Vecchi sì ma sempre attivi

Sono 15mila (21% dei residenti) e dal post-terremoto operano nel sociale
L’AQUILA. Solitudine, badanti, montagne di pillole da prendere a orari precisi, analisi, medici, televisione dalla mattina alla sera. E se va male male, casa di riposo. Spesso è questa l’idea che si ha della terza età. Una sorta di mondo a parte, fuori dalla realtà, ignorato e mal sopportato. Certo c’è pure questo ma i cosiddetti “anziani” oggi sono soprattutto altro. All’Aquila (il dato è di fine 2015) ce ne sono quasi 15.000 e rappresentano il 21 per cento del totale della popolazione. La gran parte di loro è in discreta salute e non ha nessuna voglia di farsi da parte. Ma da che età si è anziani? Per il Comune dell’Aquila bisogna avere superato i 65 anni. Se però incontri uno di quell’età e gli dai del “vecchio” il minimo che ti puoi aspettare è un pugno sul naso. Sta passando l’idea che si è ragazzi fino a 60 anni e poi si diventa (e si resta) giovani. Ma cosa fanno, che pensano, come organizzano il loro tempo libero, come spendono i loro soldi gli over 65? Il Comune dell’Aquila nei mesi scorsi ha fatto una operazione intelligente. Invece di aspettare che gli anziani andassero dal Comune è l’ente che è andato dagli anziani.
Solo nel territorio comunale dell’Aquila ci sono 13 centri sociali (dato 2015, oggi ce ne sono almeno un paio in più). Si tratta di strutture che hanno sedi, soci, dirigenti. Ci si riunisce, si discute, si valutano i problemi e si cerca di risolverli. Certo non tutti funzionano alla perfezione e i contrasti non mancano ma sono un importante punto di riferimento per le comunità. Tra l’altro il Comune dell’Aquila qualche mese fa ha modificato lo statuto tipo e ha deciso che ci si può iscrivere già a 60 anni e addirittura chi è in mobilità o in cassa integrazione può essere anche under 60. L’assessore di riferimento Emanuela Di Giovambattista (partita un po’ in sordina ma che invece sta facendo un buon lavoro) e il suo collega che si occupa di bilancio partecipativo, Fabio Pelini, hanno organizzato incontri (alla presenza dei cosiddetti facilitatori) con i soci dei centri sociali rivolgendo loro la “mitica” domanda che il braccio destro di Andreotti rivolgeva ai “clientes” del suo capo: “A fra’, che te serve”. E gli “anziani” hanno risposto in maniera precisa e dettagliata (la graduatoria delle principali richieste le trovate nella tabella in alto. Ah! Per evitare equivoci in questo caso favori e raccomandazioni non c’entrano. I risultati di questa sorta di indagine conoscitiva sono stati pubblicati sulla delibazione (parola un po’ misteriosa) numero 19 dell’undici novembre scorso e finita tre giorni fa sull’albo pretorio.

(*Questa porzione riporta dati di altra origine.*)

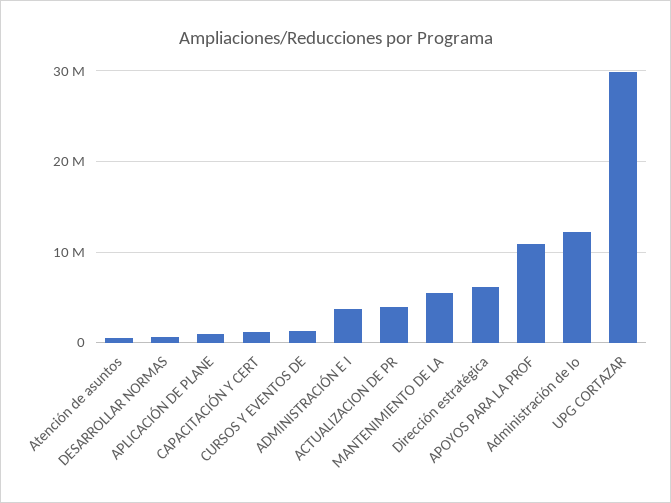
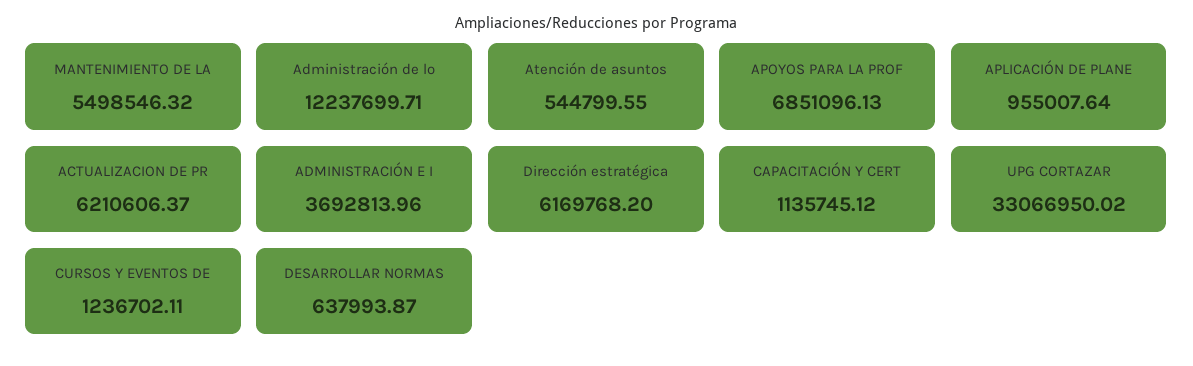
ACTUALIZACION DE PR: 4000000 -> 6210606.37
APOYOS PARA LA PROF: 11000000 -> 6851096.13
UPG CORTAZAR: 30000000 -> 33066950.02

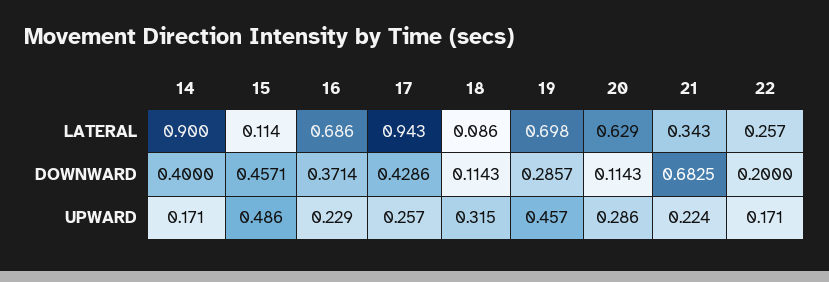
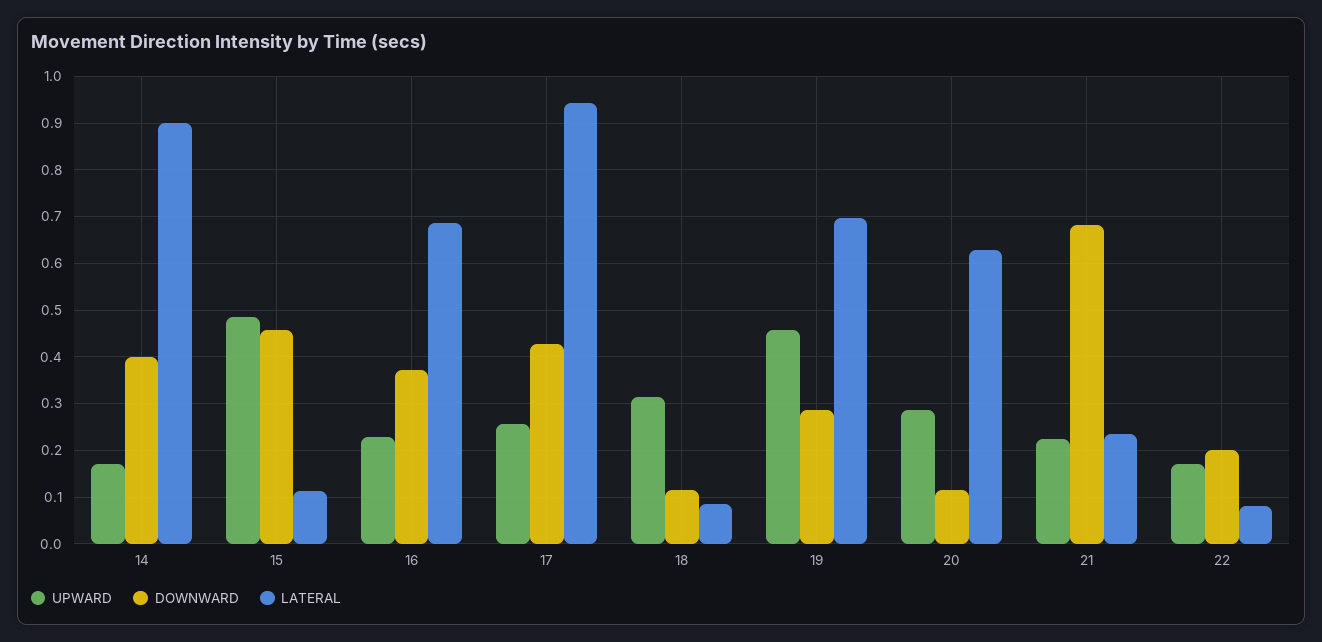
LATERAL, 21: 0.343 -> 0.24
LATERAL, 22: 0.257 -> 0.08

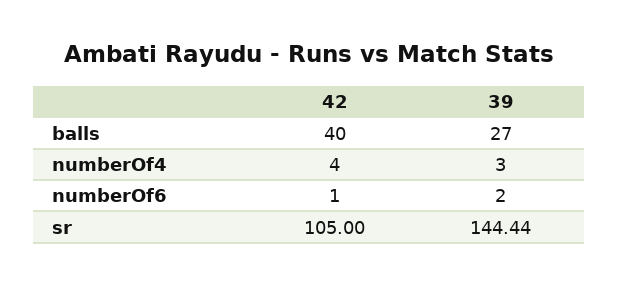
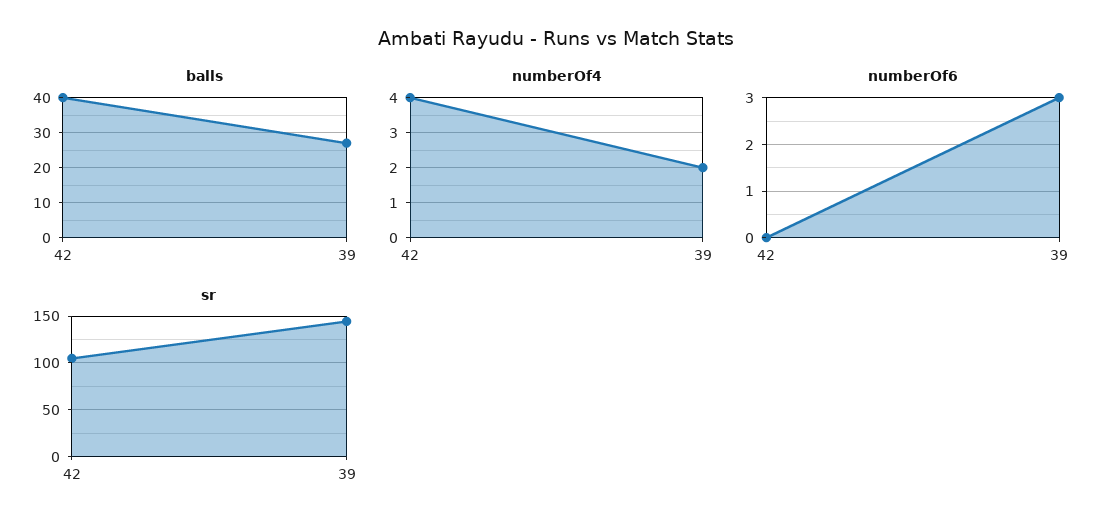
numberOf4, 39: 3 -> 2
numberOf6, 42: 1 -> 0
numberOf6, 39: 2 -> 3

L’atto è firmato dal sindaco Massimo Cialente e dal segretario Carlo Pirozzolo ed è una sorta di impegno a finanziare in tutto o in parte gli interventi richiesti. In questa sede non conta tanto se il Comune tirerà fuori o meno i soldi (si sa che la politica spesso promette a vuoto) ma sono significative le priorità che gli anziani hanno evidenziato. Dopo il terremoto del 2009 sono stati proprio loro che hanno avuto i problemi maggiori: lontani dai luoghi natii, case – costruite con mille sacrifici – distrutte, una quotidianità stravolta, l’incubo, che a volte diventa certezza, che non vedranno mai la città ricostruita. E allora ecco la necessità di avere sedi adeguate per i centri sociali, arredarle, organizzare incontri, gite, momenti ricreativi. E poi centri sanitari di prossimità dove poter fare un prelievo di sangue senza fare file infinite, avere aiuti per orientarsi fra bollette e tasse, poter leggere un libro in tranquillità, frequentare un corso di ballo. E infine, a sorpresa ma non troppo, avere la disponibilità di computer dopo aver frequentato un corso di informatica o lezioni sull’uso dei telefonini di ultima generazione. Senza contare l’attenzione alla pulizia di giardini, aree pubbliche e quant’altro. Chissà se a curare la città ferita, ancor prima dei giovani, non saranno proprio gli anziani.